Ok, so I'm probably a little dehydrated from not drinking enough water, but the scale DID say 204.5 this morning!!! That's a whole pound down in 3 days! Caloriecount.com and nikeplus.com are helping me to stay accountable to myself. I worked out again today and was able to turn up the running pace to 4.5 and I ran for a total of 20 mins. I'm doing intervals of 5 mins running with 2-5 min walking. I keep that up for 45 mins and am able to cover about 3.2mi total. I did really great yesterday, food-wise, then I decided to put that natural honey I got from a local farmer on top, and couldn't belive that about 4T had 280 calories!!! UGH! I went from about 1100 cals total yesterday to 1380 just like that! Those are the extra calories I just would not have even thought about nor considered at all when I just eat without tracking calories!
I've also decided/realized that I don't ever post pictures of myself. And that is truly what I enjoy the most on all of your blogs out there that I read. And you guys also elevate that to VLOGS - I love it! So, I'm going to start posting more pics of myself. I'll test out the phone on my camera - we'll see how that goes!
As long as I stay on track, I'm hoping to lose another full pound to bring me to 203.5 by Sunday. At first, I thought I'd make it by SAT, but since that's only 3 days away, I'm probably pushing it to expect another full pound loss in the next 3 days.

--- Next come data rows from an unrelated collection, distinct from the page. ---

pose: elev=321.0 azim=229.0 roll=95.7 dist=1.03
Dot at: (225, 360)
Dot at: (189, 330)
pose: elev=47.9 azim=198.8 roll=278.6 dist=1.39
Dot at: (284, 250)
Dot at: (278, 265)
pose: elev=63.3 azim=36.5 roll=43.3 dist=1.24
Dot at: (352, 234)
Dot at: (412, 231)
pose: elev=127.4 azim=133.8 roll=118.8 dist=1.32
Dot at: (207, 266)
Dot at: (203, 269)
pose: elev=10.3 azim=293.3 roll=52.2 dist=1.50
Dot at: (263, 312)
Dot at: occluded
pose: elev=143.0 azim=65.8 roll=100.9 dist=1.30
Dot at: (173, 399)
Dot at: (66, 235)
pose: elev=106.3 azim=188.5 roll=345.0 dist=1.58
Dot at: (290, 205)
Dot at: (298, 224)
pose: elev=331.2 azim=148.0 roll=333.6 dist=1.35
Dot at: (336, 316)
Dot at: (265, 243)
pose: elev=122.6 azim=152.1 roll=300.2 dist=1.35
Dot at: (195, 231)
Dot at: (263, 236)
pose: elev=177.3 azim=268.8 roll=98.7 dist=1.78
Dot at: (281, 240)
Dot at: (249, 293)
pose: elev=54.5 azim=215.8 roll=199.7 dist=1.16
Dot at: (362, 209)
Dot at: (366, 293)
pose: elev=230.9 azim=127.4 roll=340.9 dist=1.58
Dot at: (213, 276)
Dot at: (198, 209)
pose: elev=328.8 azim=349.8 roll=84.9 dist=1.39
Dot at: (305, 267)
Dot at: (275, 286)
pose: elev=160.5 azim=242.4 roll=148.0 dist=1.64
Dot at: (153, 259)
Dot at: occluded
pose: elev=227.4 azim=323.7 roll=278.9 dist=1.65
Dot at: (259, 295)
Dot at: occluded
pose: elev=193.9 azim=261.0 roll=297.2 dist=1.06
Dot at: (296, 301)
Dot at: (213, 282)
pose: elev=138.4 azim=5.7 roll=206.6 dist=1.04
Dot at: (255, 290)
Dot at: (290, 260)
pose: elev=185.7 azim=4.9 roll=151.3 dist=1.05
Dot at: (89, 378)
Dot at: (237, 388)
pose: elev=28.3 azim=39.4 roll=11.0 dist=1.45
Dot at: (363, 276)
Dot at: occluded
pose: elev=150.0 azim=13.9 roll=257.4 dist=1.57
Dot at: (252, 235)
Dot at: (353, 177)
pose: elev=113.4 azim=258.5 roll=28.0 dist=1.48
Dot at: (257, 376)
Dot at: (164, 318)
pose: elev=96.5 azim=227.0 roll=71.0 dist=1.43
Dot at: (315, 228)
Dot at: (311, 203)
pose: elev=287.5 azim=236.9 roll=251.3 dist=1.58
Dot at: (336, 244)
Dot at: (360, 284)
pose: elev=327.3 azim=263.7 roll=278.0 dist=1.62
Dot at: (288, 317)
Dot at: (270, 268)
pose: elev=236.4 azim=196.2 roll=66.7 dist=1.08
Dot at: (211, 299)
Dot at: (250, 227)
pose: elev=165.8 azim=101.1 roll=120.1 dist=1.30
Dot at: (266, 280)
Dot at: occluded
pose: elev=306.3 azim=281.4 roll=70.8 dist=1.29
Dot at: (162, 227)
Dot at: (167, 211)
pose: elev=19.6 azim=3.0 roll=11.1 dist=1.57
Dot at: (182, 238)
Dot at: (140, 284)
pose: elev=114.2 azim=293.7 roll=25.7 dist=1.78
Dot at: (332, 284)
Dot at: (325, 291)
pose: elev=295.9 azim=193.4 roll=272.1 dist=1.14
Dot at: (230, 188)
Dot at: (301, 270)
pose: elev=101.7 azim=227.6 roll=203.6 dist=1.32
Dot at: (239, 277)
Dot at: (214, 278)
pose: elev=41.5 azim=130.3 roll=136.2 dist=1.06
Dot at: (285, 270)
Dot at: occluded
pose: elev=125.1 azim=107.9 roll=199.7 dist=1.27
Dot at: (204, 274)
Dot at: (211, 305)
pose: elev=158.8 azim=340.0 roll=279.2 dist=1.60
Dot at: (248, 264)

I'm thinking a lot about what I'm going to wear to my full family event - that's taking place next Saturday for Easter. I don't see all of my extended family except for marriages, births, deaths, etc. That works out to once every 2 years or so. I am the heaviest of everyone in my family. Seriously, out of all my 4 Aunts, 6 Uncles, 3 siblings, 15 cousins - none are overweight except for me. (At least that is true on my Mom's side of the family). My Dad, who died some years ago, was also always fit and never overweight - even as a middle aged person! My mom is 5'6" and weighs probably 120lbs at 61. Anyway - I want to look good at this even where tons of pictures will document everyone's families, how much kids are growing, who is aging well and who isn't! LOL. Of course, I wish I weighed less than I do right now. I wish I lost weight at the pace of everyone else out there in blogland - but I've learned that since I waited so long for my first fill and because I didn't exercise like everyone else - that's why I'm where I am. I'm glad I know now how to do it - it just still surprises me how hard it still is. Its hard to not enjoy all the food I love. Yes, hunger has subsided, but its hard to watch carefully what I eat when you're craving something like chocolate. :) And to make yourself work out 5x per week. Even though we have the band, we still have to do those things. I realize that I live with less restriction than some people choose to. I also respect that it is a very personal choice also. And everyone's journey is personal to them. I just really need to get this going and break into the next level! 199 is only 5 lbs away right now. So close and yet seems so intangible! What does it feel like to weigh 190? To weigh 180? I just cannot imagine how great that feels and I'm going to take Amy's advice and live in the MOMENT. So all y'all skinny butts out there below 200 - please live in YOUR moment and realize what an accomplished place you're in! I'll be joining you soon!